Paulo Goulart salva a montagem vivendo um Deus português
SERGIO SALVIA COELHO
CRÍTICO DA FOLHA
José Saramago, como todo
bom ateu, é fascinado pela religião. Em seu mais polêmico romance, "O Evangelho Segundo
Jesus Cristo", de 1991, examina os
fundamentos do cristianismo
com uma desenvoltura e humor
que soariam desrespeitosos não
estivesse ele comovido com a trajetória humana de Cristo.
Livre de dogmas, faz Cristo inverter sua súplica na cruz: "Homens, perdoai-Lhe, porque Ele
não sabe o que fez" e sustenta sua
trama, por um lado, em intensos
debates retóricos. Por outro, na
análise semiológica dos ícones religiosos.
José Possi Neto vem querendo
fazer uma adaptação para o teatro
da obra desde 1996. Para a versão
que finalmente estreou em novembro, a adaptação ficou a cargo
de Maria Adelaide Amaral, que
fez um excelente trabalho. Aproveitando fielmente os principais
diálogos e episódios, utilizando-se da técnica do teatro épico ao
encarregar os atores das narrativas de ligação, soube também sintetizar quando foi preciso, como
na primeira cena que reúne os três
grandes temas do romance: a crucificação, o nascimento e o pesadelo pela culpa.

§ Atividades:
[1] Indique se cada afirmação está de acordo com a crítica, respondendo sim ou não e citando literalmente as palavras da crítica que decidem a resposta: (a) o romance "O Evangelho Segundo Jesus Cristo" é de 1991; (b) a adaptação para o teatro ficou a cargo de José Possi Neto; (c) a montagem estreou em novembro.
[2] Escreva a continuação da crítica sobre a montagem de "O Evangelho Segundo Jesus Cristo", começando logo após a última frase apresentada.
Os itens não são usados nesta etapa.

§ Lista de itens:
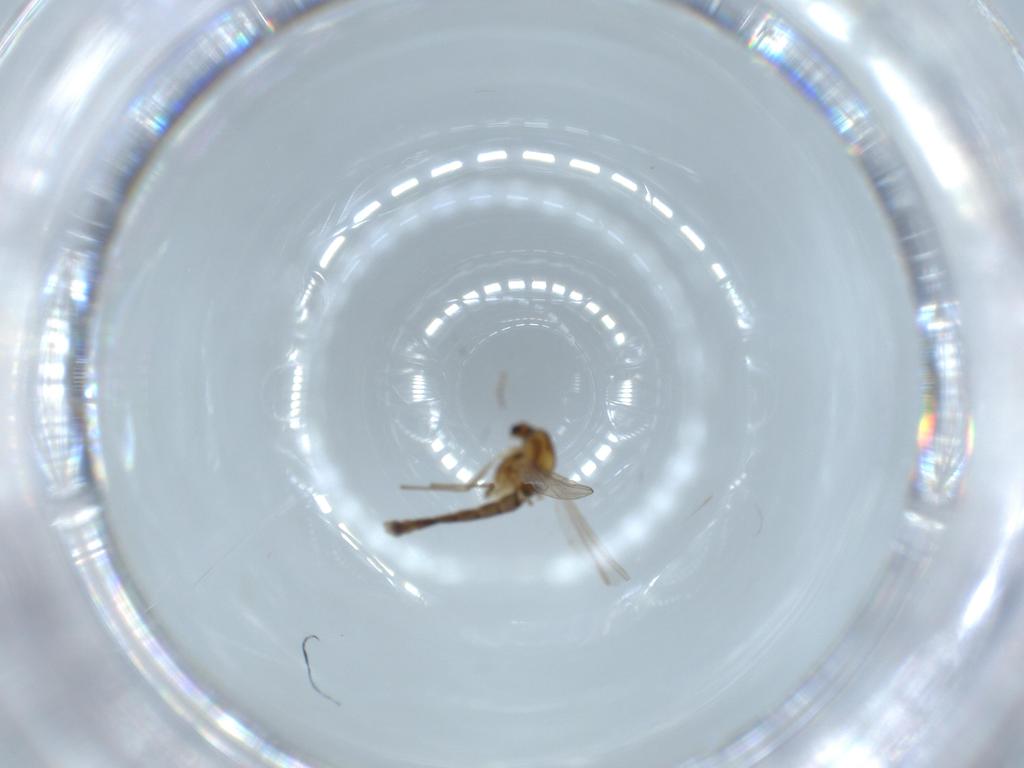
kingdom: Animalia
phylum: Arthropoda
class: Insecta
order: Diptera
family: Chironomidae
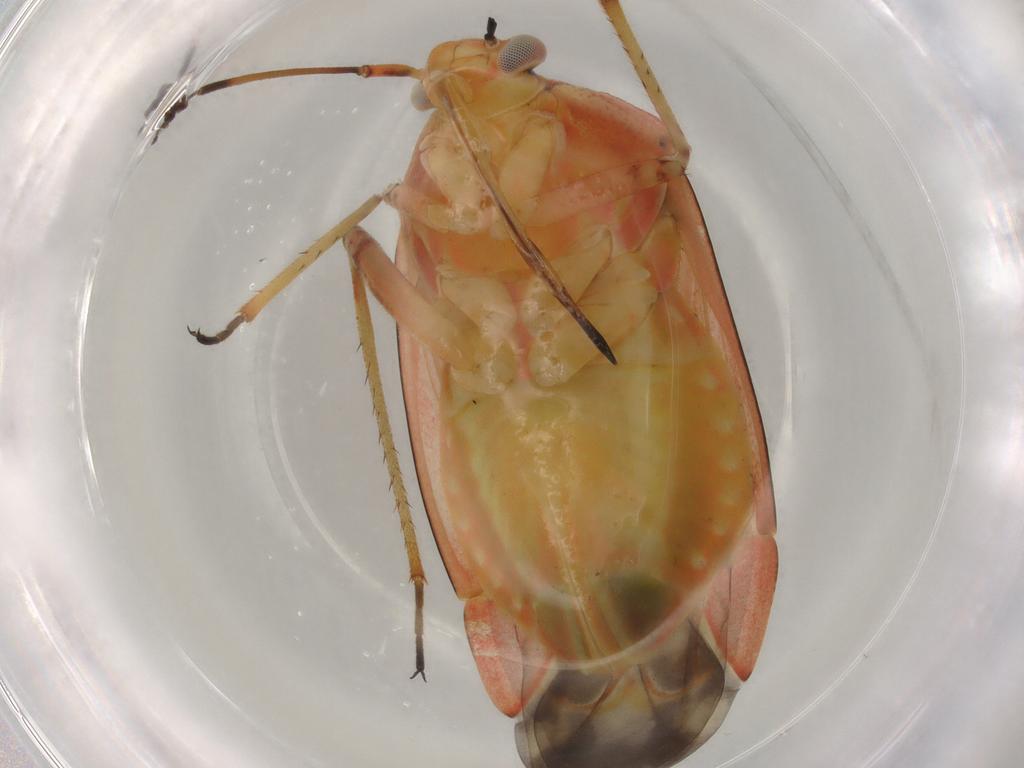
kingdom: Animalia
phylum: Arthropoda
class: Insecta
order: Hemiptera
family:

§ Respostas das atividades:
[1]
(a) Sim: "de 1991".
(b) Não: "a adaptação ficou a cargo de Maria Adelaide Amaral".
(c) Sim: "finalmente estreou em novembro".

[2]
Confiando que o texto estava
em boas mãos, Possi pôde se concentrar na realização das imagens
do texto contando com um elenco
de apoio que une beleza física a
uma entusiasmada competência
coreográfica.
A eficácia da imagem, no entanto, leva à diluição do texto. É como se Possi, para amenizar diálogos mais áridos, se dedicasse a
criar efeitos que acabam por roubar o foco. Walderez de Barros,
que faz Maria, e Celso Frateschi, o
misterioso anjo que acompanha
Jesus, limitados a poucas funções,
têm sua larga experiência e talento subaproveitados, como se fossem atores convidados a quem
não se deve exigir muito.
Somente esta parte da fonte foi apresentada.